** RECORDS TO USE **
┌──

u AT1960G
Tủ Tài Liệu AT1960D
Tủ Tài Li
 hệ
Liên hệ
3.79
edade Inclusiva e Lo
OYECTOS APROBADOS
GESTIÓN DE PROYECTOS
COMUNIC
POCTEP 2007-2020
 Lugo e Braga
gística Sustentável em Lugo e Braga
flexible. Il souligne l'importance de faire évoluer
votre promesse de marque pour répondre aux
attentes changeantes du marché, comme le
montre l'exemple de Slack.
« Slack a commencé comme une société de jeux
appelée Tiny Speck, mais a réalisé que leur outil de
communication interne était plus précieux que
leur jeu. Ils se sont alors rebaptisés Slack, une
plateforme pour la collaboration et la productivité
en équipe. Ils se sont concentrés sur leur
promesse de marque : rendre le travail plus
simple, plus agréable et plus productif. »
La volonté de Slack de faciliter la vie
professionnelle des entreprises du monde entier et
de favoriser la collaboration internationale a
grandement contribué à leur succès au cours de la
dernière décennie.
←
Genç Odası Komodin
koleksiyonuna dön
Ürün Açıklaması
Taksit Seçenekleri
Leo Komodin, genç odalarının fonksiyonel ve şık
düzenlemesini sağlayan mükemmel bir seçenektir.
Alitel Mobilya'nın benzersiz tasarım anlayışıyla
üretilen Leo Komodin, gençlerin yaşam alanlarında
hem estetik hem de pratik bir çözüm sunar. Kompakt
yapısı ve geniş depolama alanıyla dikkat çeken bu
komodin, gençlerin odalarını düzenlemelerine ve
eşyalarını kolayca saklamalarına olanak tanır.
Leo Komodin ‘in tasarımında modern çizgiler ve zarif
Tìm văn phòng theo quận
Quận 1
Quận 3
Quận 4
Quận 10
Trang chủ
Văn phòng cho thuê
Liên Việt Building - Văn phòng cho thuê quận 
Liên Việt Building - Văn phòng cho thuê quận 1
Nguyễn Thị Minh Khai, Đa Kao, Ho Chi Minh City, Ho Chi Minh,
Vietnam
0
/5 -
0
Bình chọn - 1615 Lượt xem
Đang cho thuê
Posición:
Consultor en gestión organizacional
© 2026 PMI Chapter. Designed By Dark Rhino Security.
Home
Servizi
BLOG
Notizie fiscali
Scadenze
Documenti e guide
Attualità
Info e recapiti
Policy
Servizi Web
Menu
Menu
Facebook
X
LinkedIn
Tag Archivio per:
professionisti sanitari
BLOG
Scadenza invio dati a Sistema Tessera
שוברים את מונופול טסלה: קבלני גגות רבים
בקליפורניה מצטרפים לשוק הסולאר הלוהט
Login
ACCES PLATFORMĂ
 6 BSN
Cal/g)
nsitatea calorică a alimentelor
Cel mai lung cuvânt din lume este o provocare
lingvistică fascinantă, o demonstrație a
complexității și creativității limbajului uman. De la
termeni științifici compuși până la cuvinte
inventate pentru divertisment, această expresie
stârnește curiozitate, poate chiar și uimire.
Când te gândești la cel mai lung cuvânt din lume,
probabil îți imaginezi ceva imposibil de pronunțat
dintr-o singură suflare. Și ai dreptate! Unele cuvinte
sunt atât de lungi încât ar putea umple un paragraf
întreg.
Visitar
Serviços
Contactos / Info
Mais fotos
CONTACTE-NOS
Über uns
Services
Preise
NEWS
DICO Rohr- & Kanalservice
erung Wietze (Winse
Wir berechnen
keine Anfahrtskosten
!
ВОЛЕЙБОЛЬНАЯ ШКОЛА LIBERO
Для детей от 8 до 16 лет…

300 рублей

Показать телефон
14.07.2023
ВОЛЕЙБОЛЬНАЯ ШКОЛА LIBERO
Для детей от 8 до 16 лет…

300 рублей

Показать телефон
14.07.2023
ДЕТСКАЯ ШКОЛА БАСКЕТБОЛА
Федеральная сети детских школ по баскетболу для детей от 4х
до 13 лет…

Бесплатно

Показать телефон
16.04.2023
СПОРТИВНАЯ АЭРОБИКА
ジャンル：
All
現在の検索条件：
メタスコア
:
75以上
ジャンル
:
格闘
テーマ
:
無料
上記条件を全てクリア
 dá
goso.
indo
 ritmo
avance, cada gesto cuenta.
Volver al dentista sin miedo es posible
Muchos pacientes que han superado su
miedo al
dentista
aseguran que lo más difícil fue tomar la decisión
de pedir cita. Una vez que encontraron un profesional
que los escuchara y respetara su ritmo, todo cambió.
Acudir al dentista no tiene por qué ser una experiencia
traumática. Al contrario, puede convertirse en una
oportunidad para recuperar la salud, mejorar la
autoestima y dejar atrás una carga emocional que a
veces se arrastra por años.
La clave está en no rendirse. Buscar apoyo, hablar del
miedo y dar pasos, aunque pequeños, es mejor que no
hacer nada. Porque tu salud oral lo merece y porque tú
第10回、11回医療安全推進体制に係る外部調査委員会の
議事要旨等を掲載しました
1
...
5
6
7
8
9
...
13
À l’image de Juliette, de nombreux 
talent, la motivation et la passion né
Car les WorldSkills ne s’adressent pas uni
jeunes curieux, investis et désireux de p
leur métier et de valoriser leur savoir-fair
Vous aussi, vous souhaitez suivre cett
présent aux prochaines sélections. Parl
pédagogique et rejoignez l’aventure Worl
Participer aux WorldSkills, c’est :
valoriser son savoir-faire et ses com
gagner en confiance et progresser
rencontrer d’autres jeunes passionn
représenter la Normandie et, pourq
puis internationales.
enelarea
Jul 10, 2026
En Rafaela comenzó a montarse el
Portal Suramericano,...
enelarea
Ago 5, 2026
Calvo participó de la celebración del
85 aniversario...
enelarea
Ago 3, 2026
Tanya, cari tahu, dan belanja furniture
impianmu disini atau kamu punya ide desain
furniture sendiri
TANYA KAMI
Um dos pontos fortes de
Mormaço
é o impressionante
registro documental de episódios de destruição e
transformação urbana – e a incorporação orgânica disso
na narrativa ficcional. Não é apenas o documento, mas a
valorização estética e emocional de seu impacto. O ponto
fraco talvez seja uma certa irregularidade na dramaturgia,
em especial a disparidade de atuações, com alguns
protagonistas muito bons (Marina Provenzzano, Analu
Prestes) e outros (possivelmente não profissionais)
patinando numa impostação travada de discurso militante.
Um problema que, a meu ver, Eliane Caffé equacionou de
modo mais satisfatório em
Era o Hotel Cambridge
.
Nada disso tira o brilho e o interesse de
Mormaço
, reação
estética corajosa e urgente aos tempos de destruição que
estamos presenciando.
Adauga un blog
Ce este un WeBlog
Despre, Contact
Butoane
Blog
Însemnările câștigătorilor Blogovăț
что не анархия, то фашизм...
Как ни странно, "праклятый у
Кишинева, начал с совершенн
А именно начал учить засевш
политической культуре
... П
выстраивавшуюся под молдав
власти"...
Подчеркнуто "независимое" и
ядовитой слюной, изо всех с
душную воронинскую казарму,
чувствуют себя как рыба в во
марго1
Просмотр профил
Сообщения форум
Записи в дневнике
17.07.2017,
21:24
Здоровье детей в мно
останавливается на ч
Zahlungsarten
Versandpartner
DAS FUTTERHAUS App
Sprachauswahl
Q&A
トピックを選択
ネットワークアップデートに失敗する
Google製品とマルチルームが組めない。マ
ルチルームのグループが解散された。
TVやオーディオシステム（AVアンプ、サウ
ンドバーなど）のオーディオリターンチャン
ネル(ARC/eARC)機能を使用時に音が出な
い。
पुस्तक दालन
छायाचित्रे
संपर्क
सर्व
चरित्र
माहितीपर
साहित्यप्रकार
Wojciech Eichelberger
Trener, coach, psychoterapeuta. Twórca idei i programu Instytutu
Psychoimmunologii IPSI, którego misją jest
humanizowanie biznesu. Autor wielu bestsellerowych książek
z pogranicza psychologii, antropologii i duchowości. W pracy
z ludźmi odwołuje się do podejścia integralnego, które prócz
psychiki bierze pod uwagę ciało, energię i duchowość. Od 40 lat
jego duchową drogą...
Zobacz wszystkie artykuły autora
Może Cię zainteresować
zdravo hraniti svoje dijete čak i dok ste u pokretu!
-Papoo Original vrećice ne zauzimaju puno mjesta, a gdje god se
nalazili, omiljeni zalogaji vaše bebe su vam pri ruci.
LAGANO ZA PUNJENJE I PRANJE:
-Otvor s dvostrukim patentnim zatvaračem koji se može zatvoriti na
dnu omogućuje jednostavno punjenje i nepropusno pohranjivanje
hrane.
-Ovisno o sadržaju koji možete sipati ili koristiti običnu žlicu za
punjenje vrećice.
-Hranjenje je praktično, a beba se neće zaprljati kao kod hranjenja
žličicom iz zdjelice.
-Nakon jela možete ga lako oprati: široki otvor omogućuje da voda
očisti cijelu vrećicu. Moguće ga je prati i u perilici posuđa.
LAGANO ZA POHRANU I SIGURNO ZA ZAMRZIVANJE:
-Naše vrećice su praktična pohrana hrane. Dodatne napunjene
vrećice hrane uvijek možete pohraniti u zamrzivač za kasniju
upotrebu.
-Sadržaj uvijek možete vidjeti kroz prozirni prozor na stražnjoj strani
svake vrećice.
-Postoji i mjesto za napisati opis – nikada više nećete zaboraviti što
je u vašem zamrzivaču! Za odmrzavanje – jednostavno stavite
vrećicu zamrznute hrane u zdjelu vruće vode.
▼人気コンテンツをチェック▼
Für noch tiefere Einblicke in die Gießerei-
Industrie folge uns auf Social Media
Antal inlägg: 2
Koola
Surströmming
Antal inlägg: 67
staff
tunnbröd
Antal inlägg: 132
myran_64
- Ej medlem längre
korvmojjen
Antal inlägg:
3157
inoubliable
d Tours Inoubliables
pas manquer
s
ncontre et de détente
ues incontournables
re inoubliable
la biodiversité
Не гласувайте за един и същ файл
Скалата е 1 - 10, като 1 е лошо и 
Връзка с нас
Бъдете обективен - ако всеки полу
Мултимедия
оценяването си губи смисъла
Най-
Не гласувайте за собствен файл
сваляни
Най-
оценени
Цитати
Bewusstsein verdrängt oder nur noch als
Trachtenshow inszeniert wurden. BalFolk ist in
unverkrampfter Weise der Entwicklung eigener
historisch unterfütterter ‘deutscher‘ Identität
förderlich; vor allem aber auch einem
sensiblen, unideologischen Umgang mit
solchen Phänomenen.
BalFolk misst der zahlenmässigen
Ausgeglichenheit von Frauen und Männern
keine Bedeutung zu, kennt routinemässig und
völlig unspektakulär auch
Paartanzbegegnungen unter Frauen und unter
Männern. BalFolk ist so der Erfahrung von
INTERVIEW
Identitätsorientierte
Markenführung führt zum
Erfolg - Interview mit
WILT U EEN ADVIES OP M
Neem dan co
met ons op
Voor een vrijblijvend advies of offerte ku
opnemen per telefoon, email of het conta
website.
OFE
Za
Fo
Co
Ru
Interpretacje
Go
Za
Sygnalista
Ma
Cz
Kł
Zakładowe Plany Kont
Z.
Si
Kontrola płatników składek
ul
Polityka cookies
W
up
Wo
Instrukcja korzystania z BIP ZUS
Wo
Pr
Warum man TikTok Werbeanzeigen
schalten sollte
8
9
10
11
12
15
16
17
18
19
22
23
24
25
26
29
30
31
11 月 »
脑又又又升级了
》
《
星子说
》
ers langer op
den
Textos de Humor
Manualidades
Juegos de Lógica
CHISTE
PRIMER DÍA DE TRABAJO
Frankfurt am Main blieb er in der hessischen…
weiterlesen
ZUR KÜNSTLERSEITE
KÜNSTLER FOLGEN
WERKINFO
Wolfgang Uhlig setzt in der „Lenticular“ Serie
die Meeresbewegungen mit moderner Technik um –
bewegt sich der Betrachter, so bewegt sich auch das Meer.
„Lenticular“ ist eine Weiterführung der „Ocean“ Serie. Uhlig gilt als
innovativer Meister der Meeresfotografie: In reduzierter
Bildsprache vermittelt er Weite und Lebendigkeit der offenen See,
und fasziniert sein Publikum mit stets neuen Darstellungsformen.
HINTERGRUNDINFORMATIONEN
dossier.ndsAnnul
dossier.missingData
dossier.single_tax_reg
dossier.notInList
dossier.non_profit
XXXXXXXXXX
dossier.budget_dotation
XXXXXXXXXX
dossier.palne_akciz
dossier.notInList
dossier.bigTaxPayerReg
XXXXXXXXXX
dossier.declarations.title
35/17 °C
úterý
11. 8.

└──

** ACTIVITY **
Which lines of the listing include the string "auch"? Pull them out.

** ANSWER SECTION **
förderlich; vor allem aber auch einem
völlig unspektakulär auch
bewegt sich der Betrachter, so bewegt sich auch das Meer.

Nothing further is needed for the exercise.